A nível nacional, o Ministério da Fazenda recebeu a competência de regular o setor de apostas de quota fixa desde a sanção da Lei 14.790/2023. No ano passado, foi criada a Secretaria de Prêmios e Apostas (SPA) para fazer o setor atuar de forma controlada.
Por meio de uma série de portarias, foram estabelecidas as regras relacionadas à segurança para empresas de apostas e jogadores.

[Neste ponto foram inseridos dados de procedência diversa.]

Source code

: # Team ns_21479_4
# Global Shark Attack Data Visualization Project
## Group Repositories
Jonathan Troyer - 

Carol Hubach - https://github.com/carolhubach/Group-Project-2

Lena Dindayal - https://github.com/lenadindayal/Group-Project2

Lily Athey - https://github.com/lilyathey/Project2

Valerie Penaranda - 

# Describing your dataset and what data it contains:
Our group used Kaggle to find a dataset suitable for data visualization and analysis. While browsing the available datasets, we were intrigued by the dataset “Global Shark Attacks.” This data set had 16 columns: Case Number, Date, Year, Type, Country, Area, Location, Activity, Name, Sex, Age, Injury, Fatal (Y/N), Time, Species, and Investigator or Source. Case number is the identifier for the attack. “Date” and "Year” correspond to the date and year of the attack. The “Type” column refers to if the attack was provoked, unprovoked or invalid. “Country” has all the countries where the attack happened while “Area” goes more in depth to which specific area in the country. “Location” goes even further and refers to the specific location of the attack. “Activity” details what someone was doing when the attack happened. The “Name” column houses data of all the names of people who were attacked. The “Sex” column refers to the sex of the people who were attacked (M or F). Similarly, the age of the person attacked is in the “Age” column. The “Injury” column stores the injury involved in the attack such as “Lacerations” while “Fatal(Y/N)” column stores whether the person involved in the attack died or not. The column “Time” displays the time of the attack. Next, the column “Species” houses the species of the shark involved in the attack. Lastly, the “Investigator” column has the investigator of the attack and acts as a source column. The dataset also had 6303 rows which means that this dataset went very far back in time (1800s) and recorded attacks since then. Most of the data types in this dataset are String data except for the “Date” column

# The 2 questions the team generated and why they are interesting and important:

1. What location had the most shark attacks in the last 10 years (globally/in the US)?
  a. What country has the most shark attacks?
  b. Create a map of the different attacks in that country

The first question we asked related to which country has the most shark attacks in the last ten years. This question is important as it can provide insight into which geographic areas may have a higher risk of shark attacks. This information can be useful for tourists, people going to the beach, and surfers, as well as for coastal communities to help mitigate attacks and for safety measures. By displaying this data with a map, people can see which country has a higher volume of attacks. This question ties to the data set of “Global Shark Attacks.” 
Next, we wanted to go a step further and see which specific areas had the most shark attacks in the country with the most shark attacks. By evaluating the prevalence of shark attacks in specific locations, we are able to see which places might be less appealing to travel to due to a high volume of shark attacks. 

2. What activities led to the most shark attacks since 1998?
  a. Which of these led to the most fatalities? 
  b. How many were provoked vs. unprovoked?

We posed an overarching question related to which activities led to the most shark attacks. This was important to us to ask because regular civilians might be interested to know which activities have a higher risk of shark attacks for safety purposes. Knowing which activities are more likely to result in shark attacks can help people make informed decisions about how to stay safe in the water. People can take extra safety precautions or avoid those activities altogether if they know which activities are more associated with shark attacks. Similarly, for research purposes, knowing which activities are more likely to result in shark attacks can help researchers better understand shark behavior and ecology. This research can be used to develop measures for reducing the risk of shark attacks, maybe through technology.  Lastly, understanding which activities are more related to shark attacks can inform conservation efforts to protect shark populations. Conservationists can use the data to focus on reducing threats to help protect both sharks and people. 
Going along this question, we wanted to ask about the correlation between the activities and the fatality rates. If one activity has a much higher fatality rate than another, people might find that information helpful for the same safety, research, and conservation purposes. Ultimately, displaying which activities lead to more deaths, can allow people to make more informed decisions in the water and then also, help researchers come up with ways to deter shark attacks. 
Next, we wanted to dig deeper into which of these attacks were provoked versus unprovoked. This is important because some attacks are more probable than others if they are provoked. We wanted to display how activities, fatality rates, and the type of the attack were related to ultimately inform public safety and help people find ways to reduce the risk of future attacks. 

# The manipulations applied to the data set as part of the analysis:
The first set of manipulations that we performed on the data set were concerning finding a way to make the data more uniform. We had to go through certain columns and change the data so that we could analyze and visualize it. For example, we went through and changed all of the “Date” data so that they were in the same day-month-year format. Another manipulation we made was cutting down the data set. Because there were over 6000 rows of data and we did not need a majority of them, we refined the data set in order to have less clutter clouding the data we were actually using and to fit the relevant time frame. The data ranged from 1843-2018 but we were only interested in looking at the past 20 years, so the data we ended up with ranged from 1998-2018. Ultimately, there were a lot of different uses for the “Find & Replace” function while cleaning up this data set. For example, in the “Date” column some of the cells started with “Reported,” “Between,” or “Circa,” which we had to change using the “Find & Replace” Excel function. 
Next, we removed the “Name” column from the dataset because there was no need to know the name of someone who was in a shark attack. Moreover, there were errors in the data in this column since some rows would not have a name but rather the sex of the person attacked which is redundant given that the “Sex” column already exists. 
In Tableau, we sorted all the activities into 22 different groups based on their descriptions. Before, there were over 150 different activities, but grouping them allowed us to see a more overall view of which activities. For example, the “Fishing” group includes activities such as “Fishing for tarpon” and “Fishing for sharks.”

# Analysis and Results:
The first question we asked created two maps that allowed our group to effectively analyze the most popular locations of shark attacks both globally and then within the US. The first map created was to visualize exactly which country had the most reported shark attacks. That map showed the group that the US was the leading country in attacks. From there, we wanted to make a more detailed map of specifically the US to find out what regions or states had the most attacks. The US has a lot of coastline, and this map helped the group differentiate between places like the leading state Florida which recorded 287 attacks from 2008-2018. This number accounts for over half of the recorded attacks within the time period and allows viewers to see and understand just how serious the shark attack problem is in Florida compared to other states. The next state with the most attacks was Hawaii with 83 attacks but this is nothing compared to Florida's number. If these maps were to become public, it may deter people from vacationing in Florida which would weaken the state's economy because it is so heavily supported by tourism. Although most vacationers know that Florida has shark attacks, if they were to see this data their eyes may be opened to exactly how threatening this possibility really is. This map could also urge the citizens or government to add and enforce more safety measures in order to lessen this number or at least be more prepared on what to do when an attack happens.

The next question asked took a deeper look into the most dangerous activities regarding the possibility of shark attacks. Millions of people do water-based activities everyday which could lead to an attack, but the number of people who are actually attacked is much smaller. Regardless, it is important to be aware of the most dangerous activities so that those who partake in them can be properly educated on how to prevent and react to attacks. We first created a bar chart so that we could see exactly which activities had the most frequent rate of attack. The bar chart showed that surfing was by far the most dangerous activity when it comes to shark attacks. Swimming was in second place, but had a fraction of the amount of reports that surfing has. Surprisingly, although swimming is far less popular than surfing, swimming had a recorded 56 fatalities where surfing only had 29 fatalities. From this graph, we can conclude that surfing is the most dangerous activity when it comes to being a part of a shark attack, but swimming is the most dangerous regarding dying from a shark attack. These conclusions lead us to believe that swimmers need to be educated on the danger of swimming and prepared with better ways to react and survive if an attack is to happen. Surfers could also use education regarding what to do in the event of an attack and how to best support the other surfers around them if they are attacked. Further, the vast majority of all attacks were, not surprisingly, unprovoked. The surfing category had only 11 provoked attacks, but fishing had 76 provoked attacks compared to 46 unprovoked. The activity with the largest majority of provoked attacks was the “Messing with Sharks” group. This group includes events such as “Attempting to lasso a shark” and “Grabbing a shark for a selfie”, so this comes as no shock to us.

Entre os principais pontos, estão:
- jogadores devem ser identificados por documentos e sistema de reconhecimento facial com prova de vida;
- apostadores devem cadastrar uma conta bancária ou de pagamento em seu nome;
- as empresas de apostas são proibidas de receber depósitos originários de contas bancárias que não sejam cadastradas;
- prevenção de acesso não autorizado, proteção contra hackers e localização segura de servidores;
- a utilização de plataformas de jogos de apostas por crianças e adolescentes é proibida;
- proibição explícita de apostas em eventos esportivos que envolvam categorias de base ou que tenham a participação exclusiva de menores de 18 anos de idade.
A regulação do setor também estabeleceu que as casas de apostas autorizadas só poderão operar com instituições financeiras ou de pagamentos autorizadas pelo Banco Central.
Quanto à saúde, o texto da lei só menciona que pessoas diagnosticadas com ludopatia, por laudo de profissional de saúde mental habilitado, são vedadas de participar dos jogos como apostadores.
Além disso, destina apenas 1% da arrecadação de impostos para o Ministério da Saúde, “para medidas de prevenção, controle e mitigação de danos sociais advindos da prática de jogos”. Em comparação, o Ministério do Turismo fica com 22,4% e, o do Esporte, com 22,2%.